Variation in clinical diagnosis adds confusion to the field, but so do the varied etiologic categories of CFS. A plethora of viruses (e.g., viral hepatitis agents, EBV, Ross River virus, herpes viruses, entero viruses) have been postulated as either causing CFS symptoms or are associated with CFS symptoms (Hickie et al., 2006; Komaroff, 2000). Moreover, it is very likely that persistent allergies (e.g., exceptionally strong immune reactions to environmental allergens) can cause or exacerbate CFS symptoms (or be strongly associated with disease activity), so it is important to sub-categorize patients with CFS on the basis of standardized markers for all of these conditions. Even though some might consider them “exclusionary markers” for CFS, they might be variant causes of, or have strong associations with CFS and should be stated as such. This is the paradox of dealing with a “diagnosis of exclusion”. Accordingly, accurate, standardized laboratory diagnostic tests are an essential part of the overall diagnosis of patients with CFS. For example, before hepatitis C virus was discovered, patients were diagnosed as Non-A, Non-B hepatitis (Houghton, 2009).

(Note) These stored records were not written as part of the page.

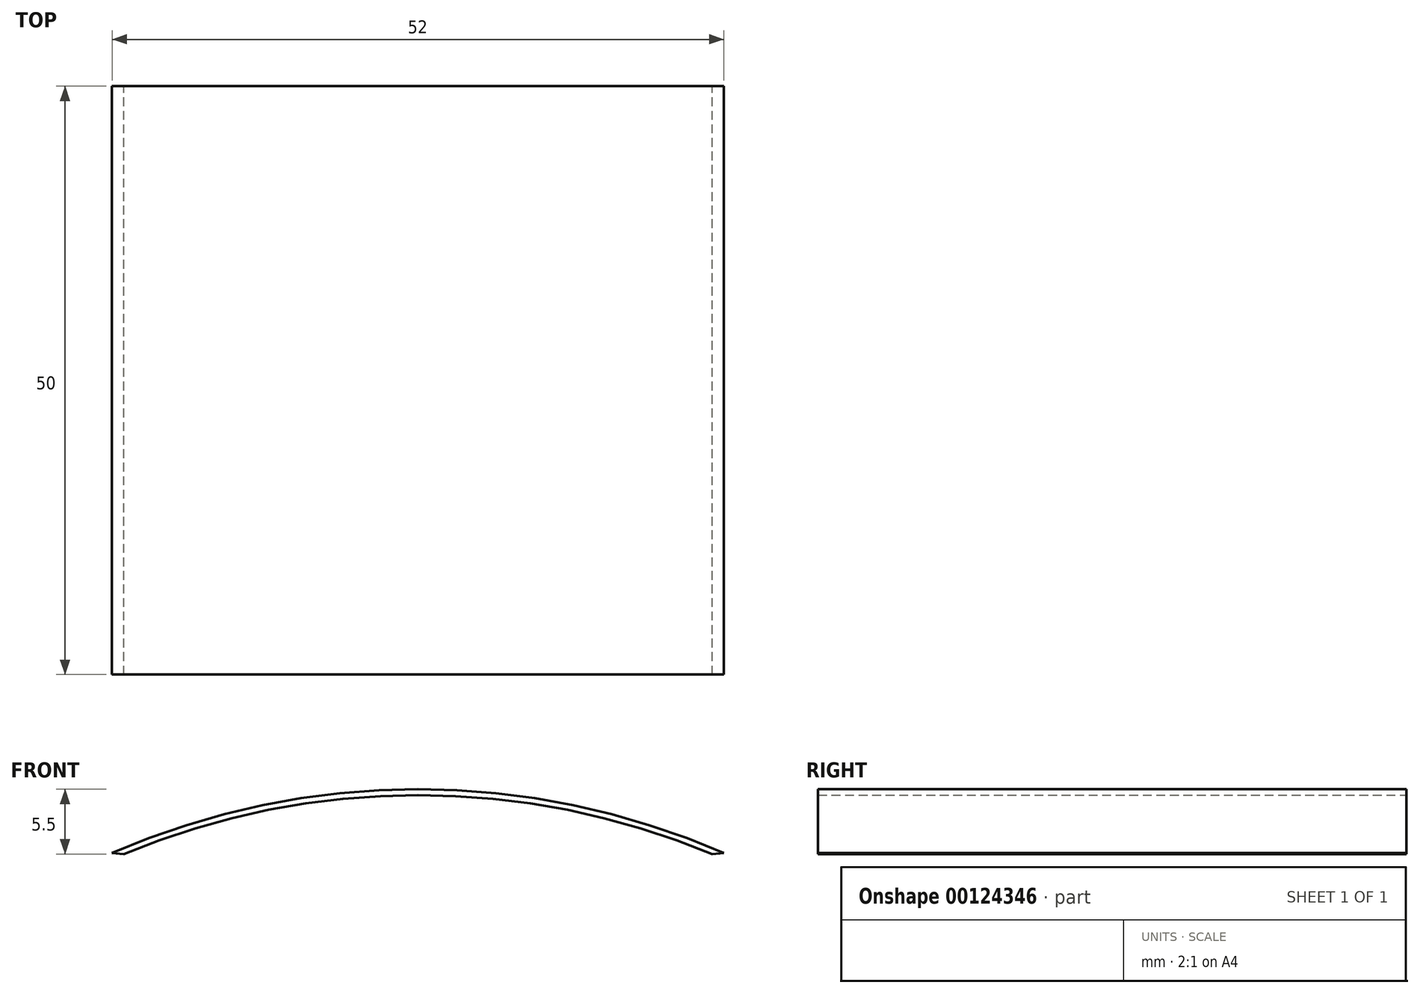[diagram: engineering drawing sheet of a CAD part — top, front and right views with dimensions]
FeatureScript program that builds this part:
annotation { "Feature Type Name" : "Feature", "Feature Type Description" : "" }
export const myFeature = defineFeature(function(context is Context, id is Id, definition is map)
    precondition{}
    {
        {
            var Q0;
            Q0=qCreatedBy(makeId("Front.planeOp"),FACE);
            var sketch = newSketch(context, id + "F0", { "sketchPlane" : qUnion([Q0])});
            skArc(sketch, "E0", {"start": v(25.3, 0) * mm, "mid": v(0.3, 5) * mm, "end": v(-24.7, 0) * mm});
            skArc(sketch, "E1", {"start": v(26.3, 0.07) * mm, "mid": v(0.3, 5.5) * mm, "end": v(-25.7, 0.07) * mm});
            skLineSegment(sketch, "E2", {"start": v(-25.7, 0.07) * mm, "end": v(-24.7, 0) * mm});
            skLineSegment(sketch, "E3", {"start": v(26.3, 0.07) * mm, "end": v(25.3, 0) * mm});
            skSolve(sketch);
        }
        {
            var Q0;
            Q0=makeQuery(id+"F0.imprint","IMPRINT",FACE,{"disambiguationData":[TD([[makeQuery(id+"F0.imprint","IMPRINT",EDGE,{"derivedFrom":sQuery(id+"F0.wireOp",EDGE,"E0")}),-1.0]])]});
            extrude(context, id + "F1", {"entities" : qUnion([Q0]), "depth" : 50 * mm});
        }
    });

The importance of sub-typing and cohort uniformity is a central theme of this paper, and there is a rich body of literature supporting the analysis of symptom constructs or patterns using statistical methodology that emerged from clinical psychology. For example, the work by Aslakson and colleagues used clinical, epidemiologic and laboratory data (Aslakson et al., 2006, 2009; Vollmer-Conna et al., 2006) to identify potential CFS sub-types.

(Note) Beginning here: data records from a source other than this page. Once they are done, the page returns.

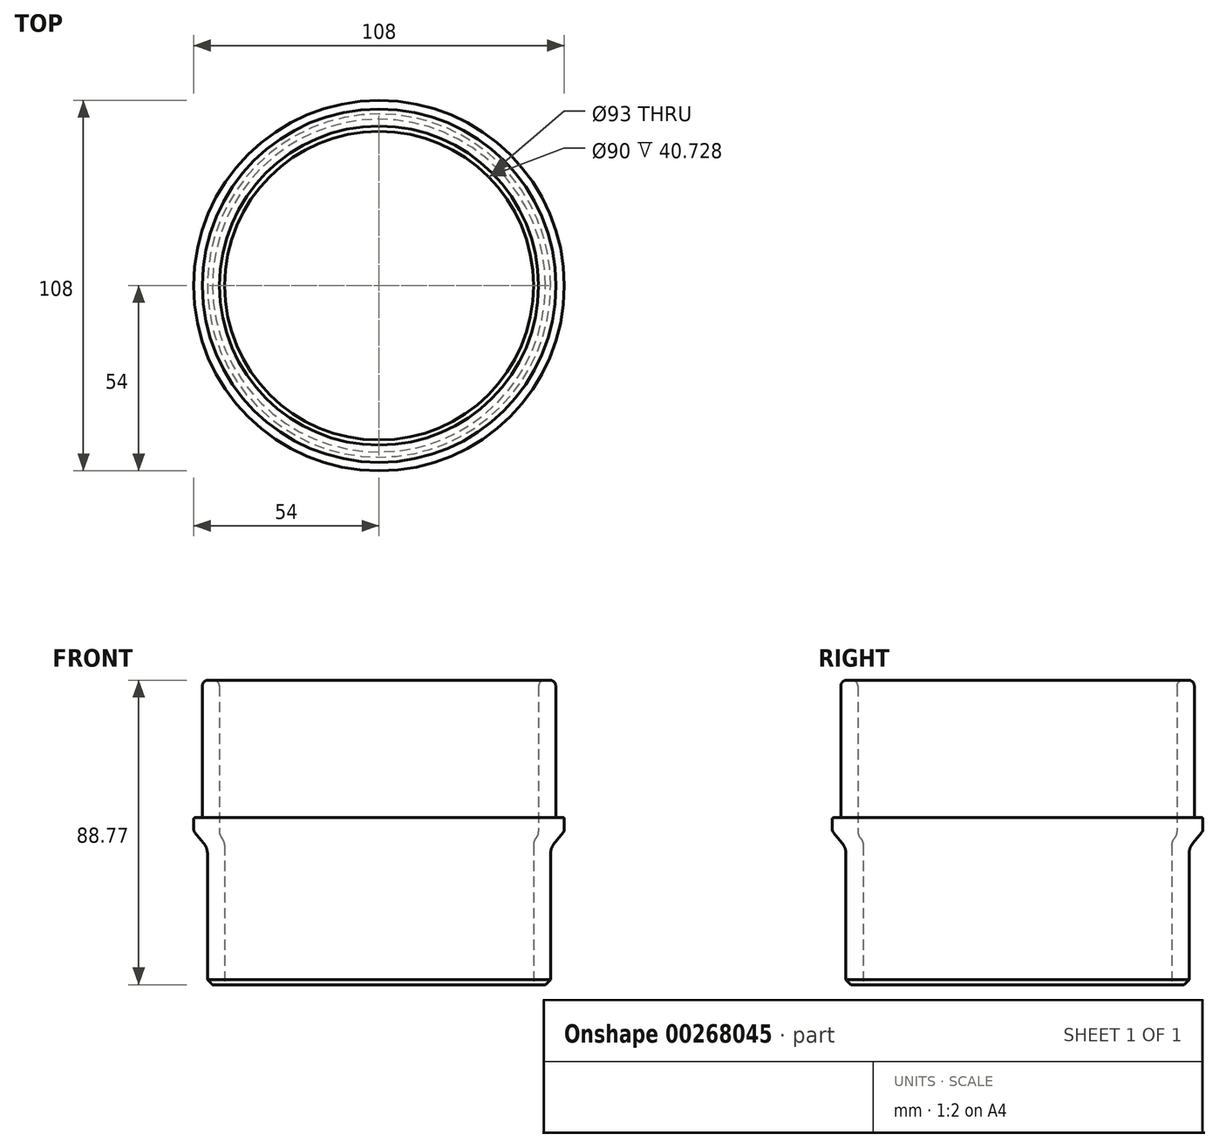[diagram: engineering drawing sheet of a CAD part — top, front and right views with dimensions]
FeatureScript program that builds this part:
annotation { "Feature Type Name" : "Feature", "Feature Type Description" : "" }
export const myFeature = defineFeature(function(context is Context, id is Id, definition is map)
    precondition{}
    {
        {
            var Q0;
            Q0=qCreatedBy(makeId("Front.planeOp"),FACE);
            var sketch = newSketch(context, id + "F0", { "sketchPlane" : qUnion([Q0])});
            skLineSegment(sketch, "E0", {"start": v(50, 0) * mm, "end": v(50, 40) * mm});
            skLineSegment(sketch, "E1", {"start": v(50, 40) * mm, "end": v(54, 44.77) * mm});
            skLineSegment(sketch, "E2", {"start": v(54, 44.77) * mm, "end": v(54, 48.77) * mm});
            skLineSegment(sketch, "E3", {"start": v(54, 48.77) * mm, "end": v(51.5, 48.77) * mm});
            skLineSegment(sketch, "E4", {"start": v(51.5, 48.77) * mm, "end": v(51.5, 88.77) * mm});
            skLineSegment(sketch, "E5", {"start": v(0, -37.25) * mm, "end": v(0, 130.62) * mm, "construction": true});
            skLineSegment(sketch, "E6", {"start": v(51.5, 88.77) * mm, "end": v(46.5, 88.77) * mm});
            skLineSegment(sketch, "E7", {"start": v(46.5, 88.77) * mm, "end": v(46.5, 43.6) * mm});
            skLineSegment(sketch, "E8", {"start": v(46.5, 43.6) * mm, "end": v(45, 41.82) * mm});
            skLineSegment(sketch, "E9", {"start": v(45, 41.82) * mm, "end": v(45, 0) * mm});
            skLineSegment(sketch, "E10", {"start": v(45, 0) * mm, "end": v(50, 0) * mm});
            skSolve(sketch);
        }
        {
            var Q0;
            Q0=makeQuery(id+"F0.imprint","IMPRINT",FACE,{"disambiguationData":[TD([[makeQuery(id+"F0.imprint","IMPRINT",EDGE,{"derivedFrom":sQuery(id+"F0.wireOp",EDGE,"E0")}),1.0]])]});
            var Q1;
            Q1=sQuery(id+"F0.wireOp",EDGE,"E5");
            revolve(context, id + "F1", {"entities" : qUnion([Q0]), "axis" : qUnion([Q1]), "revolveType" : RevolveType.FULL});
        }
        {
            var Q0;
            Q0=makeQuery(id+"F1.opRevolve","SWEPT_EDGE",EDGE,{"disambiguationData":[OSD([sQuery(id+"F0.wireOp",EDGE,"E4"),sQuery(id+"F0.wireOp",EDGE,"E6")])]});
            var Q1;
            Q1=makeQuery(id+"F1.opRevolve","SWEPT_EDGE",EDGE,{"disambiguationData":[OSD([sQuery(id+"F0.wireOp",EDGE,"E6"),sQuery(id+"F0.wireOp",EDGE,"E7")])]});
            var Q2;
            Q2=makeQuery(id+"F1.opRevolve","SWEPT_EDGE",EDGE,{"disambiguationData":[OSD([sQuery(id+"F0.wireOp",EDGE,"E1"),sQuery(id+"F0.wireOp",EDGE,"E2")])]});
            fillet(context, id + "F2", {"entities" : qUnion([Q0, Q1, Q2]), "radius" : 1.75 * mm, "tangentPropagation" : true, "defaultsChanged" : true, "vertexSettings" : [], "allowEdgeOverflow" : false});
        }
        {
            var Q0;
            Q0=makeQuery(id+"F1.opRevolve","SWEPT_EDGE",EDGE,{"disambiguationData":[OSD([sQuery(id+"F0.wireOp",EDGE,"E2"),sQuery(id+"F0.wireOp",EDGE,"E3")])]});
            var Q1;
            Q1=makeQuery(id+"F1.opRevolve","SWEPT_EDGE",EDGE,{"disambiguationData":[OSD([sQuery(id+"F0.wireOp",EDGE,"E3"),sQuery(id+"F0.wireOp",EDGE,"E4")])]});
            fillet(context, id + "F3", {"entities" : qUnion([Q0, Q1]), "radius" : 0.5 * mm, "tangentPropagation" : true, "allowEdgeOverflow" : false});
        }
        {
            var Q0;
            Q0=makeQuery(id+"F1.opRevolve","SWEPT_EDGE",EDGE,{"disambiguationData":[OSD([sQuery(id+"F0.wireOp",EDGE,"E0"),sQuery(id+"F0.wireOp",EDGE,"E1")])]});
            fillet(context, id + "F4", {"entities" : qUnion([Q0]), "radius" : 5 * mm, "tangentPropagation" : true, "allowEdgeOverflow" : false});
        }
        {
            var Q0;
            Q0=makeQuery(id+"F1.opRevolve","SWEPT_EDGE",EDGE,{"disambiguationData":[OSD([sQuery(id+"F0.wireOp",EDGE,"E0"),sQuery(id+"F0.wireOp",EDGE,"E10")])]});
            chamfer(context, id + "F5", {"entities" : qUnion([Q0]), "width" : 1.5 * mm, "tangentPropagation" : true});
        }
        {
            var Q0;
            Q0=makeQuery(id+"F1.opRevolve","SWEPT_EDGE",EDGE,{"disambiguationData":[OSD([sQuery(id+"F0.wireOp",EDGE,"E7"),sQuery(id+"F0.wireOp",EDGE,"E8")])]});
            var Q1;
            Q1=makeQuery(id+"F1.opRevolve","SWEPT_EDGE",EDGE,{"disambiguationData":[OSD([sQuery(id+"F0.wireOp",EDGE,"E8"),sQuery(id+"F0.wireOp",EDGE,"E9")])]});
            fillet(context, id + "F6", {"entities" : qUnion([Q0, Q1]), "radius" : 3 * mm, "tangentPropagation" : true, "allowEdgeOverflow" : false});
        }
    });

Our current description of minimal data elements represent only a first step, and more detailed recommendations will be forthcoming specific to the different diagnostic domains. For example, in serological diagnoses, all viruses known to cause persistent or periods of reactivated viremia might be tested for through presence of the viral genome in blood and/or the presence of virus-specific antibody titers indicative of viral replication or reactivation. These might include HBV, HCV, HIV, HPV, CMV, EBV, HSV1, HSV2, HHV6a, HHV6b, HHV8, RRV as well as various enteroviruses. Circulating levels of cytokines and chemokines may be altered in some CFS patients indicative of viral replication or reactivation but it is important to determine these levels from the linear range of standard curves determined for each kine. Different species of Borrelia bacteria can cause Lyme disease and should be tested as well as Coxiella burnetii, a cause of Q fever. Severe allergies to house-hold, work-place and environmental allergies are known to be debilitating and should also be tested when possible. As indicated above, more comprehensive recommendations for relevant serological and allergy testing will be tackled in the future, as the list is long and the issues surrounding many tests will need to be addressed appropriately.

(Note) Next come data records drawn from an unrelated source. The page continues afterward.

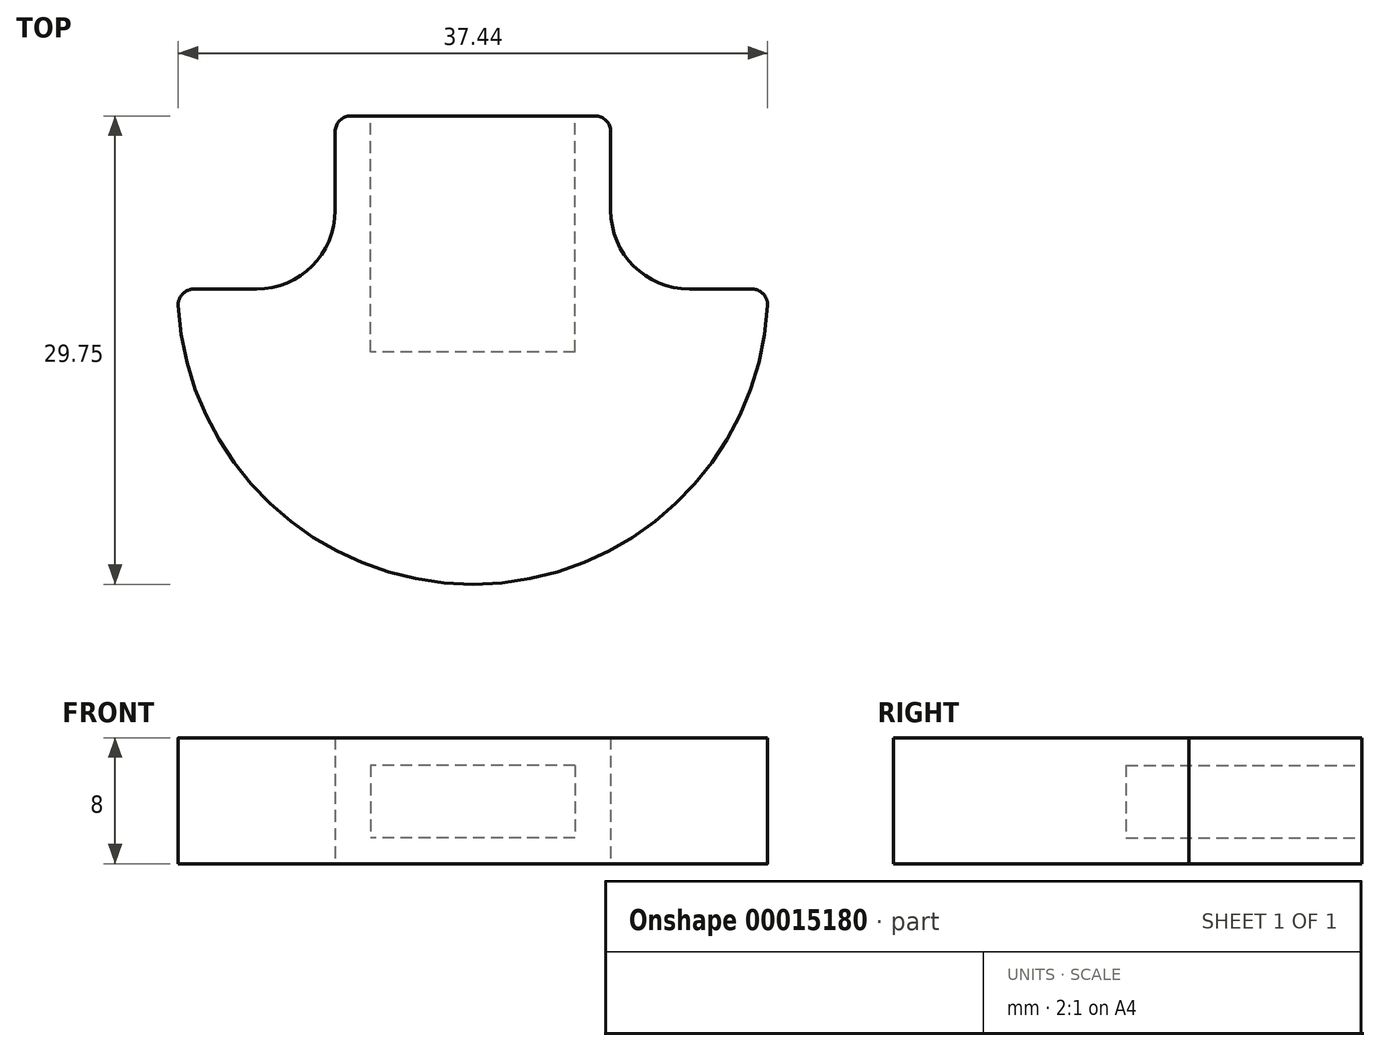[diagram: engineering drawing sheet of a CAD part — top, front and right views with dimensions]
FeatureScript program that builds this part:
annotation { "Feature Type Name" : "Feature", "Feature Type Description" : "" }
export const myFeature = defineFeature(function(context is Context, id is Id, definition is map)
    precondition{}
    {
        {
            var Q0;
            Q0=qCreatedBy(makeId("Top.planeOp"),FACE);
            var sketch = newSketch(context, id + "F0", { "sketchPlane" : qUnion([Q0])});
            skLineSegment(sketch, "E0.rect.top", {"start": v(7.75, 5.5) * mm, "end": v(-7.75, 5.5) * mm});
            skLineSegment(sketch, "E0.rect.left", {"start": v(8.75, -0.5) * mm, "end": v(8.75, 4.5) * mm});
            skLineSegment(sketch, "E0.rect.right", {"start": v(-8.75, -0.5) * mm, "end": v(-8.75, 4.5) * mm});
            skPoint(sketch, "E0.rect.middle", {"position": v(0, 0) * mm});
            skLineSegment(sketch, "E1", {"start": v(-13.75, -5.5) * mm, "end": v(-17.72, -5.5) * mm});
            skLineSegment(sketch, "E2", {"start": v(13.75, -5.5) * mm, "end": v(17.72, -5.5) * mm});
            skArc(sketch, "E3", {"start": v(-18.72, -6.56) * mm, "mid": v(0, -24.25) * mm, "end": v(18.72, -6.56) * mm});
            skPoint(sketch, "E4.visualSharp", {"position": v(-8.75, -5.5) * mm});
            skArc(sketch, "E4.filletArc", {"start": v(-13.75, -5.5) * mm, "mid": v(-10.21, -4.04) * mm, "end": v(-8.75, -0.5) * mm});
            skPoint(sketch, "E5.visualSharp", {"position": v(8.75, -5.5) * mm});
            skArc(sketch, "E5.filletArc", {"start": v(8.75, -0.5) * mm, "mid": v(10.21, -4.04) * mm, "end": v(13.75, -5.5) * mm});
            skPoint(sketch, "E6.visualSharp", {"position": v(-8.75, 5.5) * mm});
            skArc(sketch, "E6.filletArc", {"start": v(-7.75, 5.5) * mm, "mid": v(-8.46, 5.2) * mm, "end": v(-8.75, 4.5) * mm});
            skPoint(sketch, "E7.visualSharp", {"position": v(8.75, 5.5) * mm});
            skArc(sketch, "E7.filletArc", {"start": v(8.75, 4.5) * mm, "mid": v(8.46, 5.2) * mm, "end": v(7.75, 5.5) * mm});
            skPoint(sketch, "E8.visualSharp", {"position": v(-18.75, -5.5) * mm});
            skArc(sketch, "E8.filletArc", {"start": v(-17.72, -5.5) * mm, "mid": v(-18.45, -5.81) * mm, "end": v(-18.72, -6.56) * mm});
            skPoint(sketch, "E9.visualSharp", {"position": v(18.75, -5.5) * mm});
            skArc(sketch, "E9.filletArc", {"start": v(18.72, -6.56) * mm, "mid": v(18.45, -5.81) * mm, "end": v(17.72, -5.5) * mm});
            skSolve(sketch);
        }
        {
            var Q0;
            Q0=qSketchRegion(id+"F0",true);
            extrude(context, id + "F1", {"entities" : qUnion([Q0]), "depth" : 8 * mm});
        }
        {
            var Q0;
            Q0=makeQuery(id+"F1.opExtrude","SWEPT_FACE",FACE,{"disambiguationData":[OSD([sQuery(id+"F0.wireOp",EDGE,"E0.rect.top")])]});
            var sketch = newSketch(context, id + "F2", { "sketchPlane" : qUnion([Q0])});
            skLineSegment(sketch, "E10", {"start": v(0, 0) * mm, "end": v(0, 8) * mm});
            skLineSegment(sketch, "E11.rect.bottom", {"start": v(-6.5, 6.25) * mm, "end": v(6.5, 6.25) * mm});
            skLineSegment(sketch, "E11.rect.top", {"start": v(-6.5, 1.65) * mm, "end": v(6.5, 1.65) * mm});
            skLineSegment(sketch, "E11.rect.left", {"start": v(-6.5, 6.25) * mm, "end": v(-6.5, 1.65) * mm});
            skLineSegment(sketch, "E11.rect.right", {"start": v(6.5, 6.25) * mm, "end": v(6.5, 1.65) * mm});
            skPoint(sketch, "E11.rect.middle", {"position": v(0, 3.95) * mm});
            skSolve(sketch);
        }
        {
            var Q0;
            Q0=qSketchRegion(id+"F2",true);
            extrude(context, id + "F3", {"entities" : qUnion([Q0]), "operationType" : NewBodyOperationType.REMOVE, "oppositeDirection" : true, "depth" : 15 * mm});
        }
    });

There is much work to be done in CFS research. In order for this work to be most beneficial for the patient and contribute significantly to scientific knowledge, CFS researchers need to agree on the use of standardized and valid instruments. We hope that this paper helps bring greater attention to this factor, promotes increased collaboration among investigators, and facilitates agreement upon minimum standards for reporting findings.

Additional work that needs to be done involves the collection of standardized data fully characterizing CFS patients across clinical settings will make collection of biologic samples and establishment of a biorepositories a crucial resource for the next generation of molecular testing. Having standardized data and biologic samples in the hands of experienced investigators, will increase the chance of validating findings and establishing meaningful subgroups of CFS linked to biologic alterations amenable to therapeutic interventions. At the present time, there are three groups that are attempting to do just this; one headed by the Chronic Fatigue Initiative, the other by the CFS group at the CDC, and a third by the CFIDS Association’s BioBank.